-- JOB ITEM --
Whenever a line in the records below holds the string "Japanese", include it in the count, and state the number alone.

────────────────────────────────────────

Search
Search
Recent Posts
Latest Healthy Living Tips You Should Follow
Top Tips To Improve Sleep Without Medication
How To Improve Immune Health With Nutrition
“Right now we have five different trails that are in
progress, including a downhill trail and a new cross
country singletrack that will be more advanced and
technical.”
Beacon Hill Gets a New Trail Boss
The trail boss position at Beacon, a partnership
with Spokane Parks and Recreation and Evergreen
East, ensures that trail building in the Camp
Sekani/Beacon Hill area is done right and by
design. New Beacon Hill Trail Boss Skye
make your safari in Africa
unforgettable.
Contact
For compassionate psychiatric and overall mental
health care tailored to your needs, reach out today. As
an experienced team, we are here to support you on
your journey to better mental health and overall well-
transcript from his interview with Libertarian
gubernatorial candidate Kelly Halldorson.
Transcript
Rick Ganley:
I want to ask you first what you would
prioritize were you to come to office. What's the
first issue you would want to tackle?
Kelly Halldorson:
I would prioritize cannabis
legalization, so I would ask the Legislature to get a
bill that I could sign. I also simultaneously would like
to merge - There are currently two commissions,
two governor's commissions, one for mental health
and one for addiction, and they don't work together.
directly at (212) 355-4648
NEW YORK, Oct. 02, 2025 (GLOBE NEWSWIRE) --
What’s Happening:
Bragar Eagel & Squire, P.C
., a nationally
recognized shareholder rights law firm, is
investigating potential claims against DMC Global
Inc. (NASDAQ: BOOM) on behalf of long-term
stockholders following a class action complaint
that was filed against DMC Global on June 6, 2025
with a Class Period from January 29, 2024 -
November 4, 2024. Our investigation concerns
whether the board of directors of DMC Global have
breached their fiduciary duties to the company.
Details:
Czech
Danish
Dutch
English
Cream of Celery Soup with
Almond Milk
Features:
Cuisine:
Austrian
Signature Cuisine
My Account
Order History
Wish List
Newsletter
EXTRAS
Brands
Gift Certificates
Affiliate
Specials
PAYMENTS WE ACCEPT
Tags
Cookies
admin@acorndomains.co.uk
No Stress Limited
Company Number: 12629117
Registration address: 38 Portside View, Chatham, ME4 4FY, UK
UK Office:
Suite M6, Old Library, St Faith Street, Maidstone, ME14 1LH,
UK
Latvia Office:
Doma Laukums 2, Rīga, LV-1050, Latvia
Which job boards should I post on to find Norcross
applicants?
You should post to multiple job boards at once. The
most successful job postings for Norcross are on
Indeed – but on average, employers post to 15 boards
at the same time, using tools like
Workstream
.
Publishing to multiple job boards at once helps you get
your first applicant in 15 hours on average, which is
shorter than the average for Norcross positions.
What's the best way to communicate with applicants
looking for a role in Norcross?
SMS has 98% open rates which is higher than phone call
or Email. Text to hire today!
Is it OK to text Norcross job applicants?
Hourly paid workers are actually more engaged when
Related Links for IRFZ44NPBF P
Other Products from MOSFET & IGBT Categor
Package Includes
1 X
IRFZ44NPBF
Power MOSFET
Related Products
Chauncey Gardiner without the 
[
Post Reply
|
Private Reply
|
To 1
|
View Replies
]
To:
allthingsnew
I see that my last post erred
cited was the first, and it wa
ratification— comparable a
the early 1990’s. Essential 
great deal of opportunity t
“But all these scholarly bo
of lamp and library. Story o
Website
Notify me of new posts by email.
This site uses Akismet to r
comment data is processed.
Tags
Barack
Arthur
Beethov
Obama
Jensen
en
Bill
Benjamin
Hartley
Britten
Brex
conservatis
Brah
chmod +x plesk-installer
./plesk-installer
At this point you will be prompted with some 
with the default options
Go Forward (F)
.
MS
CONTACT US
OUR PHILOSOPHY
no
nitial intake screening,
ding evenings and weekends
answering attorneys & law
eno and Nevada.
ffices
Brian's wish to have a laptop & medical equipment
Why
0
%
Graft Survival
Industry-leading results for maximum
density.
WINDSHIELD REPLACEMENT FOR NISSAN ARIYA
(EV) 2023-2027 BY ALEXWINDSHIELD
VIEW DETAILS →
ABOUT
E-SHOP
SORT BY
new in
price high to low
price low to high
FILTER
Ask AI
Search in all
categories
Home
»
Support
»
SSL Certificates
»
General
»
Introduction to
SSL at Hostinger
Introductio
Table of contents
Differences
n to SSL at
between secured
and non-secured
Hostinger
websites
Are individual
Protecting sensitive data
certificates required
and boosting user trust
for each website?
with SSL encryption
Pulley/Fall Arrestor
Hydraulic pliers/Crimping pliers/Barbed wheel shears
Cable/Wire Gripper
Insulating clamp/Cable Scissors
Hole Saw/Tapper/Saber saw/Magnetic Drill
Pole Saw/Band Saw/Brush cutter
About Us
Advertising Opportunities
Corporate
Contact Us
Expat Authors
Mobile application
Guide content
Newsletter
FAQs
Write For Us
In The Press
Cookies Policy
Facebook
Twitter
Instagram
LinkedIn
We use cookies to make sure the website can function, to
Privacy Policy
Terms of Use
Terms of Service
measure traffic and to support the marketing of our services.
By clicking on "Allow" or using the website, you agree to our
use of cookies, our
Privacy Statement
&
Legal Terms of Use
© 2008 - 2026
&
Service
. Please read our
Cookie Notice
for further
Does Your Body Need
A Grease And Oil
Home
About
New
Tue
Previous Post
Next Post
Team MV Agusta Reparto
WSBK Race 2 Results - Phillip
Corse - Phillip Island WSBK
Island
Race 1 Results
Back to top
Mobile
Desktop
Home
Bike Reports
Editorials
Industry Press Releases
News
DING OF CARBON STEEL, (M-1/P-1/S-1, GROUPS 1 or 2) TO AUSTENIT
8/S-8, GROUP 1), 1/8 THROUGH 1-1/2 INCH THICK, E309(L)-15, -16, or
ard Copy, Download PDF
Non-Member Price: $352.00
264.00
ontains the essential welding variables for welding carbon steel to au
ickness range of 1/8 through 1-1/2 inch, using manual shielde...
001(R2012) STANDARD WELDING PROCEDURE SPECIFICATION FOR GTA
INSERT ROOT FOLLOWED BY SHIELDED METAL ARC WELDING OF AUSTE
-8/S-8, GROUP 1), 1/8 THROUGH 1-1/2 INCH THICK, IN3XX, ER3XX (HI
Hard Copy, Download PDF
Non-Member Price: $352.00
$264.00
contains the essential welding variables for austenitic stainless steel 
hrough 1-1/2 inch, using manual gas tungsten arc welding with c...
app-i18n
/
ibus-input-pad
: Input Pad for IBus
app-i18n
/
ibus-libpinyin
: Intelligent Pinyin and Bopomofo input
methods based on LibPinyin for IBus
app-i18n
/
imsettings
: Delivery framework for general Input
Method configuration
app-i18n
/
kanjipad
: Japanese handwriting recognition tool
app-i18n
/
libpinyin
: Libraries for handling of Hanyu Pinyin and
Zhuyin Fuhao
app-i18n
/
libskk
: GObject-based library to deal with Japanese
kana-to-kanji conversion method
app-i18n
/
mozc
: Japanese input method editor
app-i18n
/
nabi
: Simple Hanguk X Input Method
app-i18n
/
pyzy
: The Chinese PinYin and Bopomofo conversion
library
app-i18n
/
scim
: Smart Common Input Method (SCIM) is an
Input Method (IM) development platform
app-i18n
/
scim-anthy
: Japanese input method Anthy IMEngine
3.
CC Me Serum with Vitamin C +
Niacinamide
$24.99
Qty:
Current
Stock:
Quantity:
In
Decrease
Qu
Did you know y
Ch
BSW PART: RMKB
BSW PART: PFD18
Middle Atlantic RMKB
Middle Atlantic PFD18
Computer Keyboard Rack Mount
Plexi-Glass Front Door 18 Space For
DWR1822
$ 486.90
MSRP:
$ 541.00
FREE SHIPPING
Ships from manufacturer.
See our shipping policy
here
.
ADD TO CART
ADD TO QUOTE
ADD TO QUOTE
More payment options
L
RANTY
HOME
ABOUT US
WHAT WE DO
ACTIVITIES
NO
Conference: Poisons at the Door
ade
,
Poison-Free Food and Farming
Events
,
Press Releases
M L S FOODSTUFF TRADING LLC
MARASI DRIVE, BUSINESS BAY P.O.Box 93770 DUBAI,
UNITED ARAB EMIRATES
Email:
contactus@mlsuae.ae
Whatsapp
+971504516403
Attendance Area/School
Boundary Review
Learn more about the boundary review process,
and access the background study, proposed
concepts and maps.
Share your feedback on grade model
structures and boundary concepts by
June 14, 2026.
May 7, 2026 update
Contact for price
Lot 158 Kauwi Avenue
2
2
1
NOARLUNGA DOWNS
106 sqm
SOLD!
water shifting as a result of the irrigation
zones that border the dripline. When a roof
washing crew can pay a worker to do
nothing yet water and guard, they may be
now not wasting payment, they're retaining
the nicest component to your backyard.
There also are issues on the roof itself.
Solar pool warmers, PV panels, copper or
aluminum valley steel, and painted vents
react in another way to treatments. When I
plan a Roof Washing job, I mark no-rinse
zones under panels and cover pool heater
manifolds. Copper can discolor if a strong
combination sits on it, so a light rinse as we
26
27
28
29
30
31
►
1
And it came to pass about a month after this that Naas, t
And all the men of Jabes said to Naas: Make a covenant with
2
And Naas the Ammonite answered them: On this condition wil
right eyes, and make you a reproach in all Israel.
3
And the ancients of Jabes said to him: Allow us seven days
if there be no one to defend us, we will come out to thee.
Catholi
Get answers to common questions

────────────────────────────────────────

-- ANSWER SECTION --
4